======== Listed entries
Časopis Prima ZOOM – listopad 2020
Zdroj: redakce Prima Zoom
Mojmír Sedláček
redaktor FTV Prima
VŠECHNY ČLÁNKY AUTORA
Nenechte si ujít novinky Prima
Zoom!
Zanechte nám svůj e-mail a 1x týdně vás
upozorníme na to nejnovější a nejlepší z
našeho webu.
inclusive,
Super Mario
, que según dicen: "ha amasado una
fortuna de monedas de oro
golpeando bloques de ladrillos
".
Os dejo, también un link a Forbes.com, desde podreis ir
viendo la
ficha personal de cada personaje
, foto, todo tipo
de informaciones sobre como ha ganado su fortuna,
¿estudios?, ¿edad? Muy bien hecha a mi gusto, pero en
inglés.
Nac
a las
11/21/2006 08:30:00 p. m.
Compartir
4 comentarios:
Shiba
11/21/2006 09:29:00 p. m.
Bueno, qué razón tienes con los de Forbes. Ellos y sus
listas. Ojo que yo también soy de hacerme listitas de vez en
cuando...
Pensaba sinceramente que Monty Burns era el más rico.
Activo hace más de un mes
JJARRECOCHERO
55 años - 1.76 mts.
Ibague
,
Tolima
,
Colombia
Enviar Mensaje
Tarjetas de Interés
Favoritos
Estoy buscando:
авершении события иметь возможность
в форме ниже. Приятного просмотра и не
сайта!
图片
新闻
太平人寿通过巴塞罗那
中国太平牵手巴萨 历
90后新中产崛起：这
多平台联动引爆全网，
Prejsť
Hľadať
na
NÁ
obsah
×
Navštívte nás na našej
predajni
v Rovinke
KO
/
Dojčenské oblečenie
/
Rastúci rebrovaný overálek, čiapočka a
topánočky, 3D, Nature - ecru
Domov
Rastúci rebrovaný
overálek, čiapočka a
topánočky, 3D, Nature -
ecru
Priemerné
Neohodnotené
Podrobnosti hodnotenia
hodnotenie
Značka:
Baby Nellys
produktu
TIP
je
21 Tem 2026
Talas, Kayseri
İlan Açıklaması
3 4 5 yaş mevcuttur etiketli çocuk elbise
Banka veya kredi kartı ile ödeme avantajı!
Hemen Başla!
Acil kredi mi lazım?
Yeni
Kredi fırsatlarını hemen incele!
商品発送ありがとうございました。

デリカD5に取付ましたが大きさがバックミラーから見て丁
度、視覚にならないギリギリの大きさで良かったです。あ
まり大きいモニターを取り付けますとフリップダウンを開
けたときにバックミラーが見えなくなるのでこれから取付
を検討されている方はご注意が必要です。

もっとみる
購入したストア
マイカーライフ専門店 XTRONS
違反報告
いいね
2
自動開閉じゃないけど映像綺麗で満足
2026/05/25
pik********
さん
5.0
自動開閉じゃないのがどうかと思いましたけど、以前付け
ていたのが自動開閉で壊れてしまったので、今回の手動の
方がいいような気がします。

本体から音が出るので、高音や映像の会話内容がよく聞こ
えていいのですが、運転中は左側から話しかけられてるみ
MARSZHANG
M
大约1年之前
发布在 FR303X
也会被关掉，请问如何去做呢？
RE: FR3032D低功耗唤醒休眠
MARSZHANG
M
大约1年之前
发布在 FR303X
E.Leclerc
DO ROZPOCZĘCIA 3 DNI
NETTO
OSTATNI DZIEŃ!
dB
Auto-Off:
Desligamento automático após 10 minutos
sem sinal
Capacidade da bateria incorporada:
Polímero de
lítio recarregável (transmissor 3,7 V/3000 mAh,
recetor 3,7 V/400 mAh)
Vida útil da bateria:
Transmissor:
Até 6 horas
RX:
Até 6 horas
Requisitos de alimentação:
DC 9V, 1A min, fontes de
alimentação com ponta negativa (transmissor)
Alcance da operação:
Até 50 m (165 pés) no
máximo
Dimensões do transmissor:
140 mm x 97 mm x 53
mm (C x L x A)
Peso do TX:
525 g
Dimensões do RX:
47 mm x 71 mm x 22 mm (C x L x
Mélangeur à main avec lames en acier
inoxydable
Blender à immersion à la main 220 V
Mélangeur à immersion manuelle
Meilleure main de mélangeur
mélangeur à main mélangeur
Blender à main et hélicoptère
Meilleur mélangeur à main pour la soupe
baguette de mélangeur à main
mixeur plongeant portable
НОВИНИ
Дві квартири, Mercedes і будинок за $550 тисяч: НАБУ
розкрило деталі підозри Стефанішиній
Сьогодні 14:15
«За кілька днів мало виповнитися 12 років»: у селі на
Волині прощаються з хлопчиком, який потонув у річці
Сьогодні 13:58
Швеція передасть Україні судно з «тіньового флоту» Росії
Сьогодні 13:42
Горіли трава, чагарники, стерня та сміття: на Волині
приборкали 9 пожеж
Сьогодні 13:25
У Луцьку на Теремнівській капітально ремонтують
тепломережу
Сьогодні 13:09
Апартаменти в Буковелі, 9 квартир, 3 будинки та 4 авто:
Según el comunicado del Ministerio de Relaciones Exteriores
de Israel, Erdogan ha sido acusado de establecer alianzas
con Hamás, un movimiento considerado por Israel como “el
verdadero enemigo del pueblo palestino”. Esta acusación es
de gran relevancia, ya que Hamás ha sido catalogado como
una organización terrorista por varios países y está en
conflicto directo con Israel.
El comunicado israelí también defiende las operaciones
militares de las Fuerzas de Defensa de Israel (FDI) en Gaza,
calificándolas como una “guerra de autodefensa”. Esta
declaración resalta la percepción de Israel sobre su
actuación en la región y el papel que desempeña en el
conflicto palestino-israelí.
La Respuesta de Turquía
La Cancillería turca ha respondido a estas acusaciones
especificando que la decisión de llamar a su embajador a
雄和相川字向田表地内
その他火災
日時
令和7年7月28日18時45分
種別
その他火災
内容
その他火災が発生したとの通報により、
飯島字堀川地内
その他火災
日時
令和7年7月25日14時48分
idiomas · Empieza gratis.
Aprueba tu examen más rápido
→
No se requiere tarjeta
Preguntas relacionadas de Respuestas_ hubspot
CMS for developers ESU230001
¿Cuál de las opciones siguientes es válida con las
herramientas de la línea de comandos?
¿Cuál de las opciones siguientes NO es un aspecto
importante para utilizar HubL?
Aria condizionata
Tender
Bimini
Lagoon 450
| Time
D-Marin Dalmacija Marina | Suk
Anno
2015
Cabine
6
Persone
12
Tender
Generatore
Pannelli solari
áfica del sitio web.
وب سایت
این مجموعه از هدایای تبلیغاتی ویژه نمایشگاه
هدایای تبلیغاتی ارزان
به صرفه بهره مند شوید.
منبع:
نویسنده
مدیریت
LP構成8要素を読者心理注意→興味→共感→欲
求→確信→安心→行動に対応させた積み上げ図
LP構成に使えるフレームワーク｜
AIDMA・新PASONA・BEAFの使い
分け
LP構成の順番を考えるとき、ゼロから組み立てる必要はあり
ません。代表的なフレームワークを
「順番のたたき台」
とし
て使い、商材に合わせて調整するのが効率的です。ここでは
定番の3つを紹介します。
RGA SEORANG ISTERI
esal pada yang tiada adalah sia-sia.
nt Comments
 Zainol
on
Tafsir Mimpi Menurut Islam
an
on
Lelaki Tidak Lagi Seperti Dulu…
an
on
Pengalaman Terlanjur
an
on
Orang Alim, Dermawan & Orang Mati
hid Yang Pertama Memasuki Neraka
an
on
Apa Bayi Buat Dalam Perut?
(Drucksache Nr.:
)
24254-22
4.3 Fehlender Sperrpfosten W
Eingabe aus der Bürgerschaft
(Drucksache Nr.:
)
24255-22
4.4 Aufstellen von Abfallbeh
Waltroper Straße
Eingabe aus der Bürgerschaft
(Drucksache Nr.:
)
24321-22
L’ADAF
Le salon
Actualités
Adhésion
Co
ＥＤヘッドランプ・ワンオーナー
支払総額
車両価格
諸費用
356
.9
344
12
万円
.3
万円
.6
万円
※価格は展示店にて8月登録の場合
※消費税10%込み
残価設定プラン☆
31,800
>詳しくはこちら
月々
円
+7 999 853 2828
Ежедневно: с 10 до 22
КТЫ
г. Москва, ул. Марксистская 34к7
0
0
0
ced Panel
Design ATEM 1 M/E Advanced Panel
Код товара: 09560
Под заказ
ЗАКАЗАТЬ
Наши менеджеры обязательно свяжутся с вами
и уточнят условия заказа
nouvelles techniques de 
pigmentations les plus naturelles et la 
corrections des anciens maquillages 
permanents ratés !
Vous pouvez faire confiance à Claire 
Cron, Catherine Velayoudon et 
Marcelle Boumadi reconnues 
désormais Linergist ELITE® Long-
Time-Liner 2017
================
Work required: Write out, please, only the lines from the one with "pigmentations les plus naturelles et la" through the last line above, both included and unchanged.

Solution:
pigmentations les plus naturelles et la 
corrections des anciens maquillages 
permanents ratés !
Vous pouvez faire confiance à Claire 
Cron, Catherine Velayoudon et 
Marcelle Boumadi reconnues 
désormais Linergist ELITE® Long-
Time-Liner 2017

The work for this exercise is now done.